Officials suggested that because these people had money to spend, they supported hundreds of thousands more jobs — maybe a million jobs altogether. But what the Obama administration did was ask government agencies to estimate how many jobs were “saved or created” by stimulus programs they were responsible for. Naturally, agencies had an incentive to inflate the numbers, since they would be more able to compete for future appropriations if they could claim that they created a lot of jobs. None of these numbers were verified. New York City officials claimed that stimulus money saved thousands of teaching jobs, but Mayor Michael Bloomberg was negotiating a contract to prevent teacher layoffs and thereby avoid a politically disruptive teachers’ union strike in the run-up to his re-election campaign, so it would be hard to credit stimulus money with those jobs.

The Boston Globe reported that, “While Massachusetts recipients of federal stimulus money collectively report 12,374 jobs saved or created, our review shows that number is wildly exaggerated. Organizations that received stimulus money miscounted jobs, filed erroneous figures, or claimed jobs for work that has not yet started.”

On another occasion, after having claimed that Obama’s stimulus “created or saved” some 60,000 jobs, the administration acknowledged that the number was bogus — arising from “unrealistic data.” The General Services Administration reportedly spent $84 million developing the official Recovery.gov website that announced jobs saved or created in non‑existent congressional districts, like Arizona’s 15th (that state has only eight congressional districts) or North Dakota’s 99th (that state has only one congressional district) — 440 non-existent congressional districts altogether. Ed Pound, the communications director of the Recovery Accountability & Transparency Board, said simply, “We report what the recipients submit to us.”

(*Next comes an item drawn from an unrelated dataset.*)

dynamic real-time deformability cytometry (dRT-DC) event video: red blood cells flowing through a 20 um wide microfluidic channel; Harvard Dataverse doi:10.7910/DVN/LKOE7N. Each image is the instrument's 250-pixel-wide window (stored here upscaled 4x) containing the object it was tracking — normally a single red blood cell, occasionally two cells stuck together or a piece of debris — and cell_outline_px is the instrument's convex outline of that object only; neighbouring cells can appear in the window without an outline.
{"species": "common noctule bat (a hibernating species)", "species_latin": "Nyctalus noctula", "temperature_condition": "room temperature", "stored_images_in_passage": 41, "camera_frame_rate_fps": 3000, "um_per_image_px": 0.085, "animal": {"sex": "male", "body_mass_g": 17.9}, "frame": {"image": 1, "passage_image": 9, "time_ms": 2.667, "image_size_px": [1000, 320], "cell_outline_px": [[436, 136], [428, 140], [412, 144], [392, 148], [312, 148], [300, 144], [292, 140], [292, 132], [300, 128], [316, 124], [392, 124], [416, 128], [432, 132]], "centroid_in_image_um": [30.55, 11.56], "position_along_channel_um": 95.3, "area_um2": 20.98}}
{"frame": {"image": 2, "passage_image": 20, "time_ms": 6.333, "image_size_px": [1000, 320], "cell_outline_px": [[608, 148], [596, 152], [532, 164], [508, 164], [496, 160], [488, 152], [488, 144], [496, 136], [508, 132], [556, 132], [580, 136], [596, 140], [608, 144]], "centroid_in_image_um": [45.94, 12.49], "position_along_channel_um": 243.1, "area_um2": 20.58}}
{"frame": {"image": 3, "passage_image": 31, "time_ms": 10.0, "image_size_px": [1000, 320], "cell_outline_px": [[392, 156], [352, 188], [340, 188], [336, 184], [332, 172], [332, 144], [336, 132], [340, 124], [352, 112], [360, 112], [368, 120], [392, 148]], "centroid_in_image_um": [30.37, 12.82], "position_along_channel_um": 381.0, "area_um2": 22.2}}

Even if one were to accept the original claims that a million jobs were “saved or created,” the total amount of stimulus money spent was about $160 billion, which would mean each job cost taxpayers $160,000! In fact, when all the undocumented claims are discarded, the cost per government job is likely to be closer to what Cato Institute economist Alan Reynolds has estimated: $646,000. In some cases, the cost went much higher, as when nearly $6 million was spent to save just three jobs at Burson-Marsteller, a public relations firm headed by Hillary Clinton’s former pollster Mark Penn. Cost per job saved: $2 million.

One should keep in mind, of course, that stimulus money doesn’t come out of thin air. It comes from taxpayers. As a result of taxes needed to pay for stimulus, consumers have less money for spending, and employers have less money for hiring. Jobs created by stimulus are cancelled out when jobs are destroyed by taxation.

From the very beginning, Obama’s stimulus extravaganza was doomed to become a comedy of errors. Politicians don’t begin to have the kind of reliable, detailed information needed to run our vastly complex, fast-changing economy. Nor do politicians have incentives to make good business decisions. Moreover, it’s no secret that people aren’t as careful when they’re spending other people’s money as they are when they’re spending their own money. That Obama would again try to promote stimulus makes clear that his big-government ideology, progressivism, is intellectually broke.

Jim Powell, a senior fellow at the Cato Institute, is the author of FDR’s Folly, Bully Boy, The Triumph of Liberty and other books.